#### AIM OF THE EXERCISE:
Reproduce the lines starting at the one containing "From 25 to 98: A Decade of Growth in GAA" and ending at the one containing "incomprehensible connection. When", swapping "cameras" for "webcams" and changing nothing else. Leave the pictures out.

#### DATASET CONTENT:
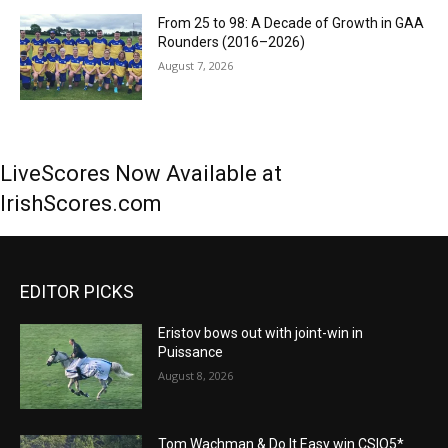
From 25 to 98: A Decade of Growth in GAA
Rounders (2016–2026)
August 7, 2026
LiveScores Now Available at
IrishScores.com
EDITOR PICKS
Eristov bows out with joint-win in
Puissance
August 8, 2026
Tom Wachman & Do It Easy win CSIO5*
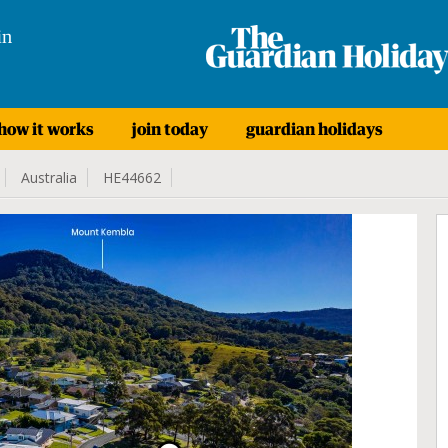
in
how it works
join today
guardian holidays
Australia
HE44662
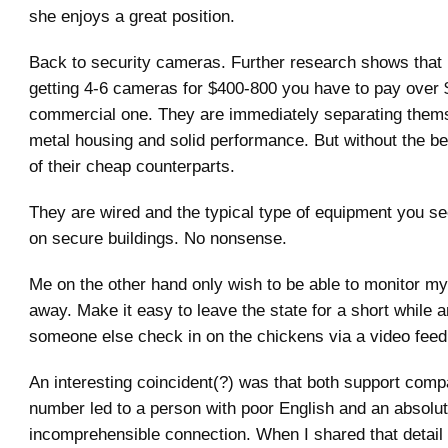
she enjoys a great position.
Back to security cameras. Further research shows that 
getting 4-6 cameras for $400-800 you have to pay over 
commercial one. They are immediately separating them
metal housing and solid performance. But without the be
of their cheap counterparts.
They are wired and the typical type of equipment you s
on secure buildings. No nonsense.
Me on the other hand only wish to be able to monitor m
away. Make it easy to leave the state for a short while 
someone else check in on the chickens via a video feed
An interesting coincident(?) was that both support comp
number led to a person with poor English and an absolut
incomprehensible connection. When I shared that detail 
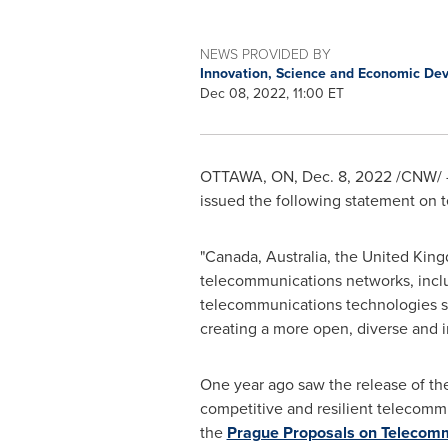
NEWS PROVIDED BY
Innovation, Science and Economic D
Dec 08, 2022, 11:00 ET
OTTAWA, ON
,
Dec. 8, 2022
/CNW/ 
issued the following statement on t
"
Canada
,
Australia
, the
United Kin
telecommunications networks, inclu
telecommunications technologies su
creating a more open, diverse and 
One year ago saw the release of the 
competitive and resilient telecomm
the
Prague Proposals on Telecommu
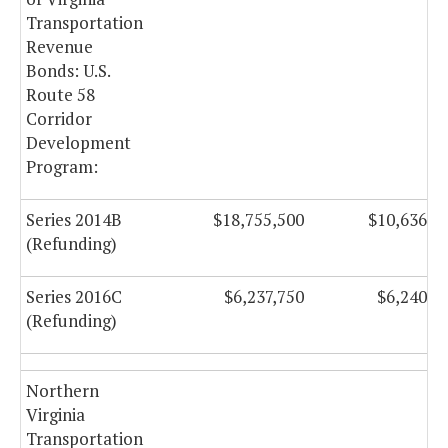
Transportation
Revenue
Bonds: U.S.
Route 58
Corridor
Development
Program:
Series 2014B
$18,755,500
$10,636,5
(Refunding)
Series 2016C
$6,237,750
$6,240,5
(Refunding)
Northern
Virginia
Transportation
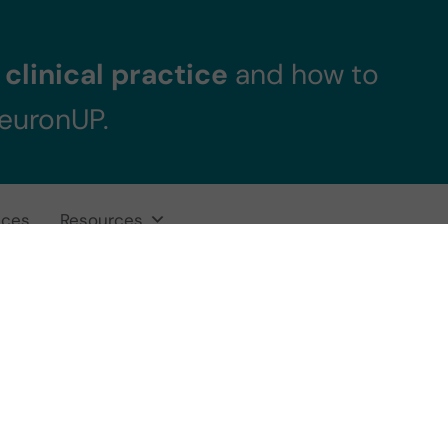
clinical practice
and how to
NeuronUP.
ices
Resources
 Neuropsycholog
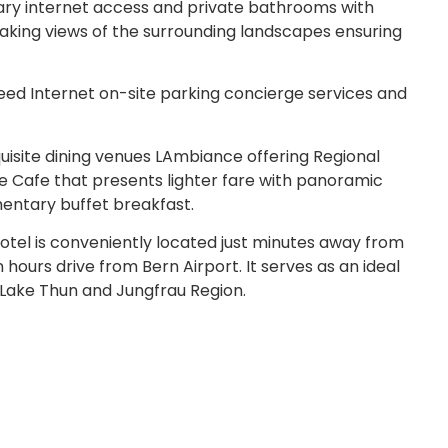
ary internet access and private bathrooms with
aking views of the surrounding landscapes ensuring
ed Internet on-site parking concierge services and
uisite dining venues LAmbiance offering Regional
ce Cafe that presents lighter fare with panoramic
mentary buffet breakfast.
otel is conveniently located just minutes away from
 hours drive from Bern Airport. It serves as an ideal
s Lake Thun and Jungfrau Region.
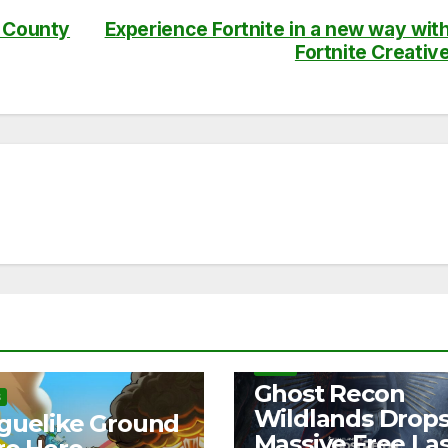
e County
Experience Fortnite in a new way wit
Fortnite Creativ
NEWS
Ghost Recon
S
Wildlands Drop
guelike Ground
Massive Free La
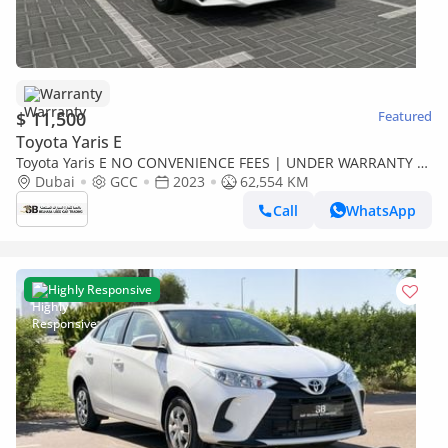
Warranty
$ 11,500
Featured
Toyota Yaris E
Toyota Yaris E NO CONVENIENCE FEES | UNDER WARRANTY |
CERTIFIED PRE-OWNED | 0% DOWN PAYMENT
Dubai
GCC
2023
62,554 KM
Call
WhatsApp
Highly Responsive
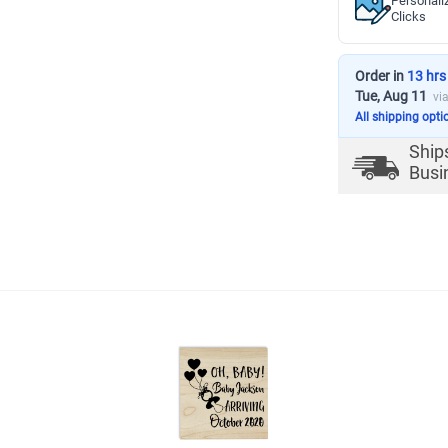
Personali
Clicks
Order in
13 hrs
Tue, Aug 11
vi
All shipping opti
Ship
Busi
==
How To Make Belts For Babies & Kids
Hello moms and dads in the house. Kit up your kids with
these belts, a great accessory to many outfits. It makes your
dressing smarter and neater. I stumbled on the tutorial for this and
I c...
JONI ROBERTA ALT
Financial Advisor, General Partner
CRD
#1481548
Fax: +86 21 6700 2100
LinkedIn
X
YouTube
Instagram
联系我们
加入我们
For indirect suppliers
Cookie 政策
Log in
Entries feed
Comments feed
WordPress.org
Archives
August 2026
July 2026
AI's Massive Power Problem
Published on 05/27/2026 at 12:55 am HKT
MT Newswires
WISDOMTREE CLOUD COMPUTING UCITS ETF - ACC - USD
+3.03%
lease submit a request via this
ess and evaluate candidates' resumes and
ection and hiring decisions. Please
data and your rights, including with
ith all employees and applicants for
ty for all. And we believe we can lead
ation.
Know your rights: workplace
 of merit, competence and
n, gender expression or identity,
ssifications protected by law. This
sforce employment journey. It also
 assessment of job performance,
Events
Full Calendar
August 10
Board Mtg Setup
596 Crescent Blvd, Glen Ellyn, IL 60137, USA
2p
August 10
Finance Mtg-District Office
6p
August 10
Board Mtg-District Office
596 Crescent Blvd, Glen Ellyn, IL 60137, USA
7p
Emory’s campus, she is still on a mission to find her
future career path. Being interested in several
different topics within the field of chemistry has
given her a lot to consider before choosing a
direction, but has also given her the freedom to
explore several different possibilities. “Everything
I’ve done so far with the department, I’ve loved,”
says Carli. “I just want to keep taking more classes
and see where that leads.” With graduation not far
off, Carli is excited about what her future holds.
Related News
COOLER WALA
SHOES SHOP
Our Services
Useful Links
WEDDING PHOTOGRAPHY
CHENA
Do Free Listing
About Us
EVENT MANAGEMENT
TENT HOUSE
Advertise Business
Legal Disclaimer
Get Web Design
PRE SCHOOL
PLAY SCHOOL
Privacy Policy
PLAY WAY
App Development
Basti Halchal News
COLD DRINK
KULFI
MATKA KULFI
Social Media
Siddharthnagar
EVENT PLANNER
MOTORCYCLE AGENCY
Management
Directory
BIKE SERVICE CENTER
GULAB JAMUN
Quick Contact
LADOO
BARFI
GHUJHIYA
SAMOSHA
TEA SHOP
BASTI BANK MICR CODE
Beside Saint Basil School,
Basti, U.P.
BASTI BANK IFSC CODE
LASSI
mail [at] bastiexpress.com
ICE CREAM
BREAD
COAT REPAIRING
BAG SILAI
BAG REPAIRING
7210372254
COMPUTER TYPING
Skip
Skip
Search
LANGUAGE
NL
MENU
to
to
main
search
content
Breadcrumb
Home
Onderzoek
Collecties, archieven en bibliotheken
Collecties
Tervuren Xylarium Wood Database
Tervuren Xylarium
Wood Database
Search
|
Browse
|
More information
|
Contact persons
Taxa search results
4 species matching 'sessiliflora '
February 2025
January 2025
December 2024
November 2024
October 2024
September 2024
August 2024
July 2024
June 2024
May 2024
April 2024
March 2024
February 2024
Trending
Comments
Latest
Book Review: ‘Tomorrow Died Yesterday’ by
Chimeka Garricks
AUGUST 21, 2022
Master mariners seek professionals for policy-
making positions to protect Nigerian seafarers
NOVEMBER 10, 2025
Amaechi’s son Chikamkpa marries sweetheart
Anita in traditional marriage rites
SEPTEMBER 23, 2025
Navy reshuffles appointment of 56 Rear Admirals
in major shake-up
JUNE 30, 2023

#### RESULT:
From 25 to 98: A Decade of Growth in GAA
Rounders (2016–2026)
August 7, 2026
LiveScores Now Available at
IrishScores.com
EDITOR PICKS
Eristov bows out with joint-win in
Puissance
August 8, 2026
Tom Wachman & Do It Easy win CSIO5*
in
how it works
join today
guardian holidays
Australia
HE44662
she enjoys a great position.
Back to security webcams. Further research shows that 
getting 4-6 webcams for $400-800 you have to pay over 
commercial one. They are immediately separating them
metal housing and solid performance. But without the be
of their cheap counterparts.
They are wired and the typical type of equipment you s
on secure buildings. No nonsense.
Me on the other hand only wish to be able to monitor m
away. Make it easy to leave the state for a short while 
someone else check in on the chickens via a video feed
An interesting coincident(?) was that both support comp
number led to a person with poor English and an absolut
incomprehensible connection. When I shared that detail 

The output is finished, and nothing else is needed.